Thursday, December 15, 2011

Mystery subject resolved

Firstly, my apologies as I made it far too obscure. Must make the next one more simpler, however, congratulations to Cathyathome, a "Stay at home Mum" ina kibbutz in Israel who correctly guessed what the object was.
The subject is a wooden bridge - we have heaps of these in our rural area that cross creeks that are mostly dry creek beds until it rains - and they require a lot of maintenance. This is one in our region that created problems when a school bus's wheel literally dropped through a rotten plank in the middle section and on investigation the under-bridge was found to be seriously effected by dry rot.

It's a busy bridge and any detour is quite lengthy so it had to be fixed quickly as its use is high demand.

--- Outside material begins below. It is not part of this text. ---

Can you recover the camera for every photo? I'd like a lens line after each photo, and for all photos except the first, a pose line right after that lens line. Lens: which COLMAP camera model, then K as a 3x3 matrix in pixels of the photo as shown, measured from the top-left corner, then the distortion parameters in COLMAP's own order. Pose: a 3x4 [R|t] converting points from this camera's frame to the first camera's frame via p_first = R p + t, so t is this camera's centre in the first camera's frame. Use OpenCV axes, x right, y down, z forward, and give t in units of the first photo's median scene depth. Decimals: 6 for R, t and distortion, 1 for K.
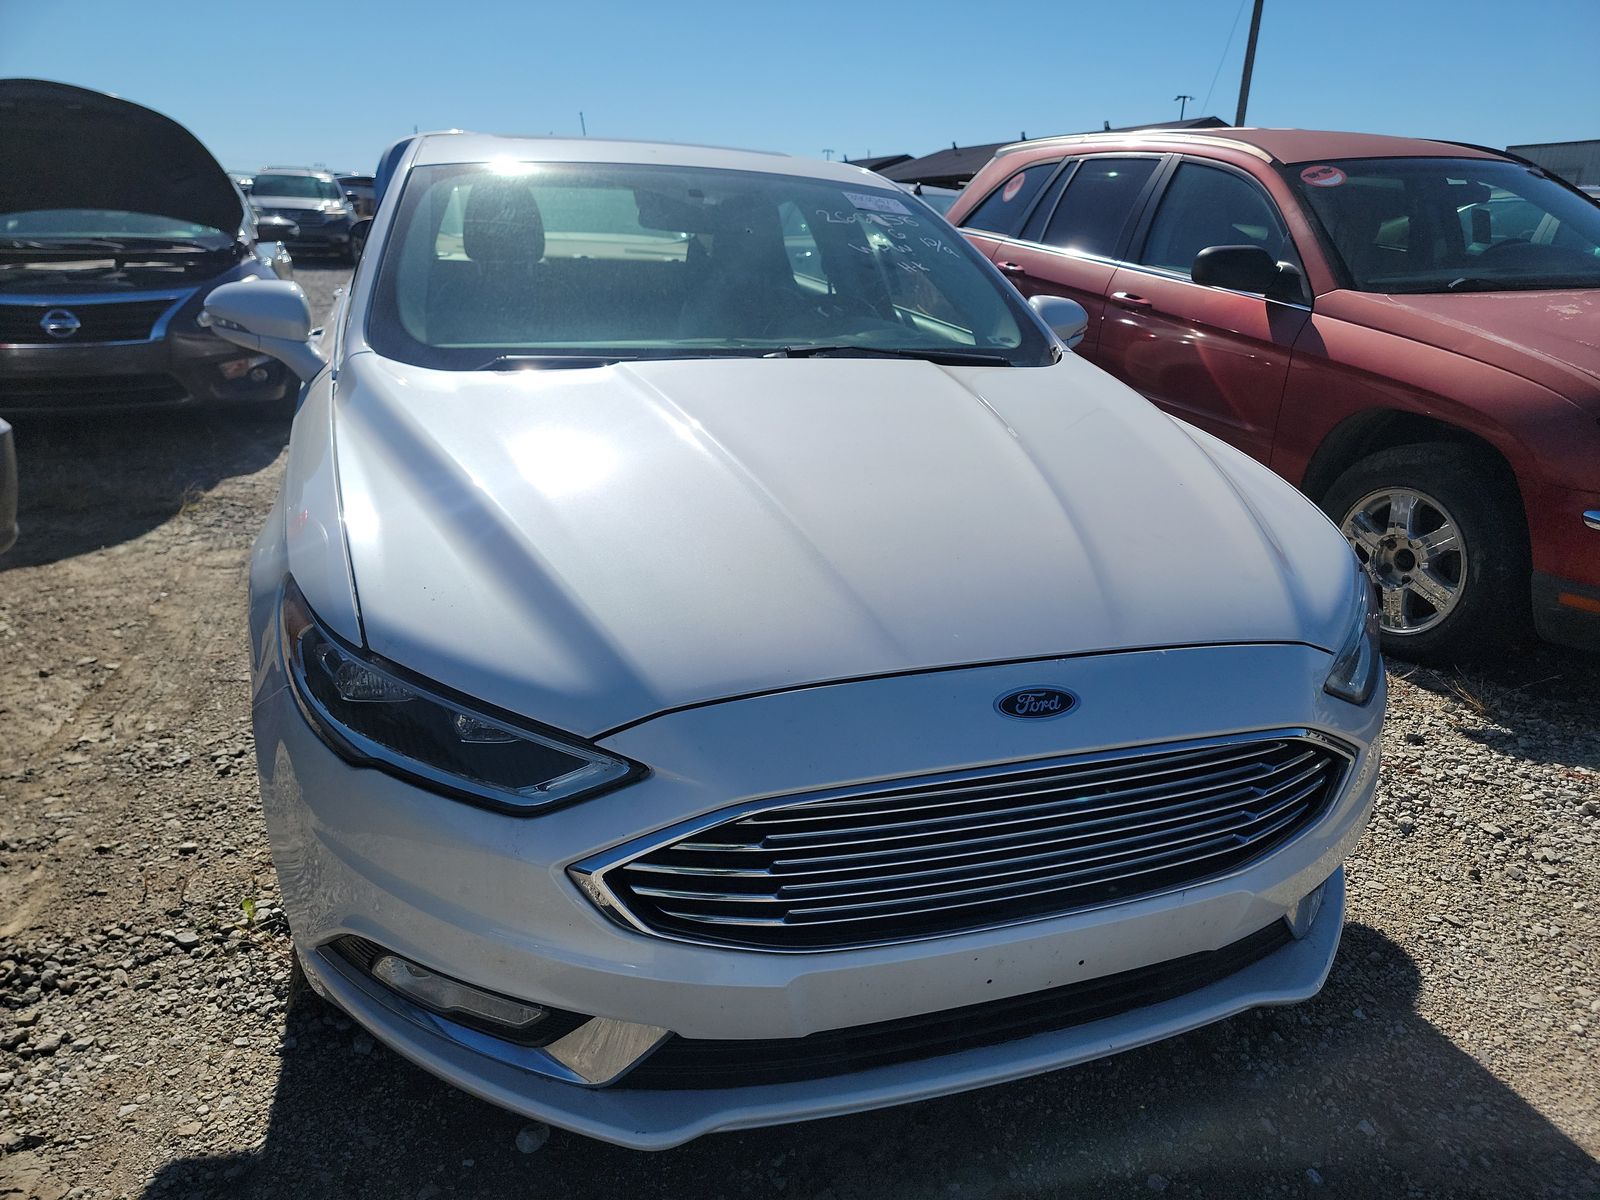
lens RADIAL K [[1151.3, 0, 833.1], [0, 1151.3, 594.6], [0, 0, 1]] dist [0.068428, -0.052020]
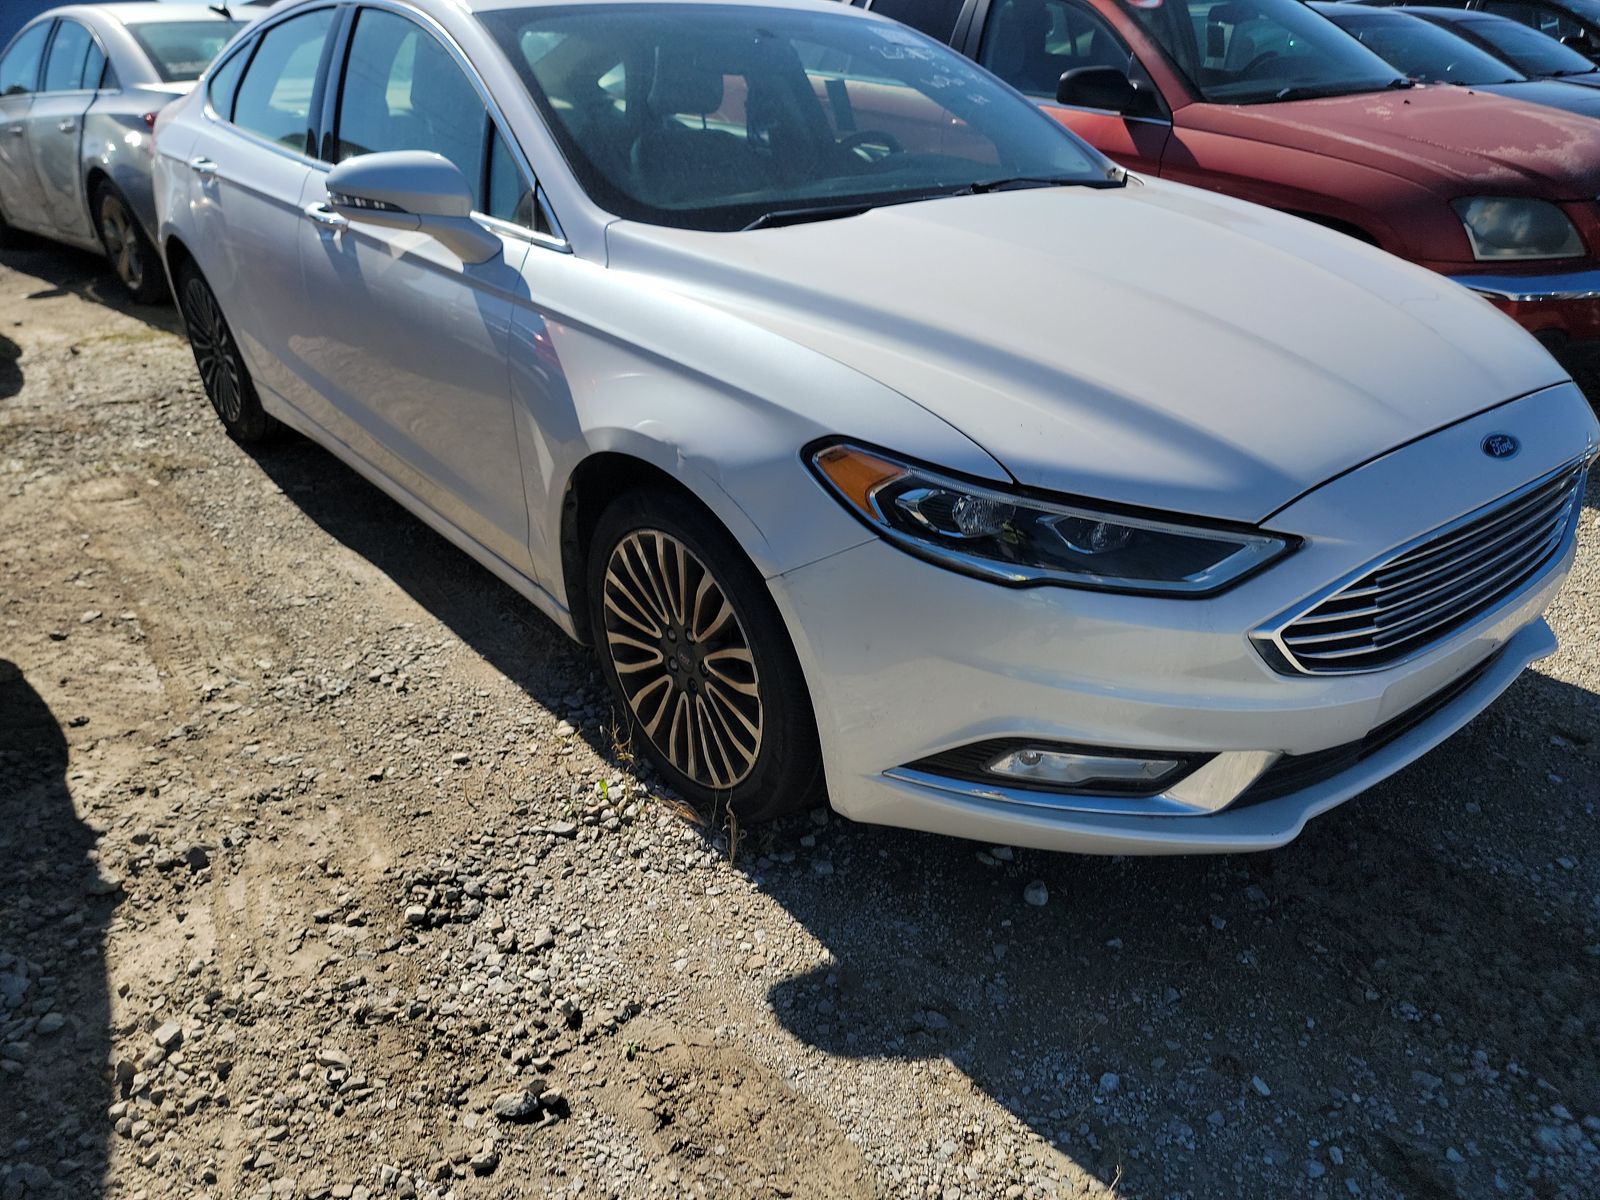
lens RADIAL K [[1131.7, 0, 792.9], [0, 1131.7, 626.9], [0, 0, 1]] dist [0.056284, 0.001432]
pose [[0.935988, -0.182853, 0.300819, -0.680656], [0.134187, 0.975322, 0.175331, -0.027362], [-0.325455, -0.123742, 0.937426, 0.028902]]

Unfortunately the creek was a steep and narrow ravine.

Even in retirement my advice is still sometimes sought. I was consulted on how to do the job 'quickly' (normally a bridge crew of two or three men will takes week to repair this degree of damage, approaching the job in a 'piecemeal' fashion.) I was told I had a 'window' of  three days over a weekend in which to plan for the job to be completed. Residents were advised beforehand and for the school buses it was a 'pupil-free day' for the local schools with high school students being granted a 'study day'. (LOL - a 'study day' for rural teenagers - like 'Yeahhhh'!)

The problem:
Bearer eroded with dry rot exposed.

My advice was to install scaffolding under the bridge to give the bridge carpenters a safe platform to work from, remove the bolt ties and then lift out the good road section complete using a mobile crane, expose the damaged area, repair it and then swing the undamaged section back into pace and lay a new deck to replace the damaged middle section.

Day 1,  Friday- safety scaffolding is erected under the bridge and the damaged decking section removed.

The damaged bearers exposed after the decking was removed.
The section to be lifted out is that which the man in the yellow
top is standing on - the bearers ran under him to the 'header' piece
on the approach buttress.

Day 2, Saturday - the undamaged end deck is lifted out of the way to allow all dry rot timbers to be removed,  new 'bobbles to be put in place (those funny little short pieces on top of the trestle the man in the orange shirt is standing on) and new bearers to be laid.

Day 3, Sunday - the good piece of decking is swung back into pace over the new bearers and new middle decking planking installed, scaffolding removed from underneath.

Monday morning - job completed and the bridge is ready for normal traffic.

1 comment:

LindaG said...

Great work. Good on you for your suggestions to safety, too.